#### SUPPLIED PASSAGE

Argument is the current source stream pointer.
Defaults to using comma as the only valid separator.

@item #define EXEC_MACRO(s)
An optional function to be called just before a macro starts execution.
Parameters and qualifiers are already parsed.
Argument is the @code{source} pointer of the new macro.
Defaults to unused.

@end table

@subsection The file @file{syntax.c}

A syntax module has to provide the following elements (all other funtions
should be @code{static} to prevent name clashes):

@table @code

@item char *syntax_copyright;
A string that will be emitted as part of the copyright message.

@item hashtable *dirhash;
A pointer to the hash table with all directives.

@item char commentchar;
A character used to introduce a comment until the end of the line.

########

**DIRECTIONS**
[A] Please translate this sentence from the syntax module documentation into Spanish: "Parameters and qualifiers are already parsed."
[B] In the syntax module documentation, why should all other functions in a syntax module be static?
The records play no part in this work.

#### MATERIAL SHOWN

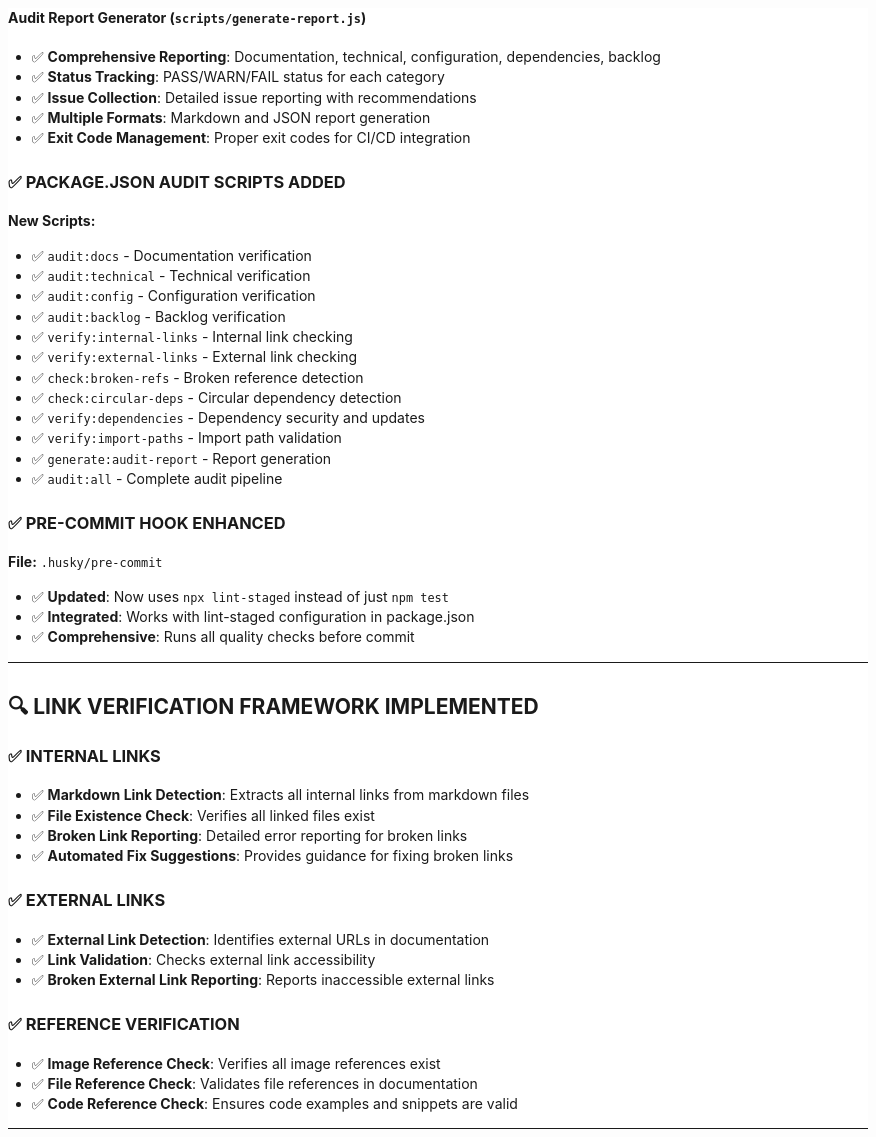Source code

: #### **Audit Report Generator** (`scripts/generate-report.js`)
- ✅ **Comprehensive Reporting**: Documentation, technical, configuration, dependencies, backlog
- ✅ **Status Tracking**: PASS/WARN/FAIL status for each category
- ✅ **Issue Collection**: Detailed issue reporting with recommendations
- ✅ **Multiple Formats**: Markdown and JSON report generation
- ✅ **Exit Code Management**: Proper exit codes for CI/CD integration

### **✅ PACKAGE.JSON AUDIT SCRIPTS ADDED**
**New Scripts:**
- ✅ `audit:docs` - Documentation verification
- ✅ `audit:technical` - Technical verification
- ✅ `audit:config` - Configuration verification
- ✅ `audit:backlog` - Backlog verification
- ✅ `verify:internal-links` - Internal link checking
- ✅ `verify:external-links` - External link checking
- ✅ `check:broken-refs` - Broken reference detection
- ✅ `check:circular-deps` - Circular dependency detection
- ✅ `verify:dependencies` - Dependency security and updates
- ✅ `verify:import-paths` - Import path validation
- ✅ `generate:audit-report` - Report generation
- ✅ `audit:all` - Complete audit pipeline

### **✅ PRE-COMMIT HOOK ENHANCED**
**File:** `.husky/pre-commit`
- ✅ **Updated**: Now uses `npx lint-staged` instead of just `npm test`
- ✅ **Integrated**: Works with lint-staged configuration in package.json
- ✅ **Comprehensive**: Runs all quality checks before commit

---

## 🔍 **LINK VERIFICATION FRAMEWORK IMPLEMENTED**

### **✅ INTERNAL LINKS**
- ✅ **Markdown Link Detection**: Extracts all internal links from markdown files
- ✅ **File Existence Check**: Verifies all linked files exist
- ✅ **Broken Link Reporting**: Detailed error reporting for broken links
- ✅ **Automated Fix Suggestions**: Provides guidance for fixing broken links

### **✅ EXTERNAL LINKS**
- ✅ **External Link Detection**: Identifies external URLs in documentation
- ✅ **Link Validation**: Checks external link accessibility
- ✅ **Broken External Link Reporting**: Reports inaccessible external links

### **✅ REFERENCE VERIFICATION**
- ✅ **Image Reference Check**: Verifies all image references exist
- ✅ **File Reference Check**: Validates file references in documentation
- ✅ **Code Reference Check**: Ensures code examples and snippets are valid

---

########

**EXERCISE RESULTS**
[A] Los parámetros y los calificadores ya están analizados.

[B] To prevent name clashes.